Juliet Hulme was revealed to be mystery writer Anne Perry who came forward and revealed her real identity in 1994 during the making of the film, but all attempts to find Pauline Parker failed. In 1997, Pauline Parker was finally traced to a rundown cottage on a farm near Strood, Kent, England, where she currently runs a children's riding school. Since assuming the name of Hilary Nathan, she has become a devout Catholic and devoted her life to handicapped children.
Almost all locations used for filming were the genuine locations where the events occurred. The tea shop where Honora Parker ate her last meal was knocked down a few days after the shoot ended. According to director Peter Jackson, when they got to the location of the murder on the dirt path, it was eerily quiet; the birds stopped singing, and it didn't seem right. So they moved along a couple of hundred yards.

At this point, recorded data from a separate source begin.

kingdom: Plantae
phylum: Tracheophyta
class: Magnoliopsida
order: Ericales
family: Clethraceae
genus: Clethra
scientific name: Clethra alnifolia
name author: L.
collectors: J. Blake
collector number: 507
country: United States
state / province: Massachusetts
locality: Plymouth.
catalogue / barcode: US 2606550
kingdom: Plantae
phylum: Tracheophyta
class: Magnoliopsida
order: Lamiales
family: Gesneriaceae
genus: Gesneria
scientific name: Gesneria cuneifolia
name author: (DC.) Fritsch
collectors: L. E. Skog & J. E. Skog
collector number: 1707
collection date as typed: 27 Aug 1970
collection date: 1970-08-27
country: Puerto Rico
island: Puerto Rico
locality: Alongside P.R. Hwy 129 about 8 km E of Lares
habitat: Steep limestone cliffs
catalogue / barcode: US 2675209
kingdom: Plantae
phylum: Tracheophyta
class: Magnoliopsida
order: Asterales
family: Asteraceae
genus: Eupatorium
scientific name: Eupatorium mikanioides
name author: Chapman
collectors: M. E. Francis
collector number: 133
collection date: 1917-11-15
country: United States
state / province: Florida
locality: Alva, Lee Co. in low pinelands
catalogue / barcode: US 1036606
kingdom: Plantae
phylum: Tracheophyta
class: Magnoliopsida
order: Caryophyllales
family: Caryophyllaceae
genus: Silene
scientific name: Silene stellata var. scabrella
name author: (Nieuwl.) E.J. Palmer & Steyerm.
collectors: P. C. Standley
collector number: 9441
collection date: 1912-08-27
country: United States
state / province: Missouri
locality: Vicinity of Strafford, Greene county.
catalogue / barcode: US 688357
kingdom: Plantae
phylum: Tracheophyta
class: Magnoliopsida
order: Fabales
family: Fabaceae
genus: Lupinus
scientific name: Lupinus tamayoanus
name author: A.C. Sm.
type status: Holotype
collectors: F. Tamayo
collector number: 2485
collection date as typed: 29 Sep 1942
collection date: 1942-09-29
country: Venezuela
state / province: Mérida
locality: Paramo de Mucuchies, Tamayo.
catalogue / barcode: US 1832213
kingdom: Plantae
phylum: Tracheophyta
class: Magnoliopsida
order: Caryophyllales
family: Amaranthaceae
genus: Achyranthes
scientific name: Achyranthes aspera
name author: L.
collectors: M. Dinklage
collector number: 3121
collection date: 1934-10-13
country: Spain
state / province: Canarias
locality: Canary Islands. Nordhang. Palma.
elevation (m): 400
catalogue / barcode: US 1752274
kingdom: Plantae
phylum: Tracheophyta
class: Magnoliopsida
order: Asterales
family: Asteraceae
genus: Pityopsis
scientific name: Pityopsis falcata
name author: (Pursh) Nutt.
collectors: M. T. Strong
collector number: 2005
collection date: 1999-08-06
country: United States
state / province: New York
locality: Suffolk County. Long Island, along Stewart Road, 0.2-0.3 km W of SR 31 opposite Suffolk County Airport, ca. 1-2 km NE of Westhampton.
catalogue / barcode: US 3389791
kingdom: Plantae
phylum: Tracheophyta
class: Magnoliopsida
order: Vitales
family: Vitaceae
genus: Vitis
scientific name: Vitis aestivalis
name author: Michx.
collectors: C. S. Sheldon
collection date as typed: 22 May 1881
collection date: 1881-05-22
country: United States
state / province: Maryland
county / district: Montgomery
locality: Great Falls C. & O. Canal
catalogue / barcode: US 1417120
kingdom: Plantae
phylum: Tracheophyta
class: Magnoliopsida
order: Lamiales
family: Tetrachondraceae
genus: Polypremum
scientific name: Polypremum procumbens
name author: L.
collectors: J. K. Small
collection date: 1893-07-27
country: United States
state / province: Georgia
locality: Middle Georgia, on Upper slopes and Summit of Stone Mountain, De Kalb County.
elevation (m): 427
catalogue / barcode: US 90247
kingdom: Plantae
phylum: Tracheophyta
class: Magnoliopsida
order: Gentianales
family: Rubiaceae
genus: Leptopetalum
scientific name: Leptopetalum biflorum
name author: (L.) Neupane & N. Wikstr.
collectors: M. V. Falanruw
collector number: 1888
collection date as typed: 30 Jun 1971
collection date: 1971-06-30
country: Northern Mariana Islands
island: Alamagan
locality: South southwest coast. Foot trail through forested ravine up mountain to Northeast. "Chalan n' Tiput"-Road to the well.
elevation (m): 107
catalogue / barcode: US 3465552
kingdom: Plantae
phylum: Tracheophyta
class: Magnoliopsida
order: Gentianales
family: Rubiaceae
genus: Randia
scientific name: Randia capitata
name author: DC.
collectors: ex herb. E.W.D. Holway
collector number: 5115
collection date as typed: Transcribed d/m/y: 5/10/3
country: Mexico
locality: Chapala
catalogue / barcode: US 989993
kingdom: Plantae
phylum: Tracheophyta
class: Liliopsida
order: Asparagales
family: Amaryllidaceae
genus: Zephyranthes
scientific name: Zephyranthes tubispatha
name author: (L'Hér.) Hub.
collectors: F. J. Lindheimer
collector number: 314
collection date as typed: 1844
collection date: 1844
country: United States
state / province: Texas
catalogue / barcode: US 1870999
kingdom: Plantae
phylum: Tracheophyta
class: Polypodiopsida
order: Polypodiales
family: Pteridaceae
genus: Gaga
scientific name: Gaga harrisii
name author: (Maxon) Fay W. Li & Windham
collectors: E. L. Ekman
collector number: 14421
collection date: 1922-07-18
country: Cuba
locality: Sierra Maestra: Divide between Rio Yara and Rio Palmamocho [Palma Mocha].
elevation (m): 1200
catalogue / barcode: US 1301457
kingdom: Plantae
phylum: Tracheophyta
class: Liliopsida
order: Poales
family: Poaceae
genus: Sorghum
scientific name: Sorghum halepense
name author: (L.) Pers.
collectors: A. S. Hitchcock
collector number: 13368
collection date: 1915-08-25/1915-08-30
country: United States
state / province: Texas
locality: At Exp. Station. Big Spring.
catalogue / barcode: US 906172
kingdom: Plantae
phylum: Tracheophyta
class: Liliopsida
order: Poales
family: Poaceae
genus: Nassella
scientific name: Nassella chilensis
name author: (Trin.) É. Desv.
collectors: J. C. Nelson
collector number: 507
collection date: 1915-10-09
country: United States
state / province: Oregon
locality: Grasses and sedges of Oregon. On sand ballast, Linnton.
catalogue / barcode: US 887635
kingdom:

Since the Parker-Hulme murder had been an infamous crime that was strongly sensationalized in New Zealand history Jackson decided rather than do a film that would be a historical look back at the crime to instead create a drama about Parker and Hulme's intense friendship. In addition to reading Pauline Parker's diary Jackson and company undertook a nation wide search for anyone who had known the girls and interviewed them to get a closer look at their life.
The Doris Day LP record titled "Bright and Shiny" that the young lodger, Steve, has just bought and shows the family was recorded in 1961. Also, 331/2 inch LPs were not released until the late 1950s. In 1953 when the film is, long playing records were 12 inch.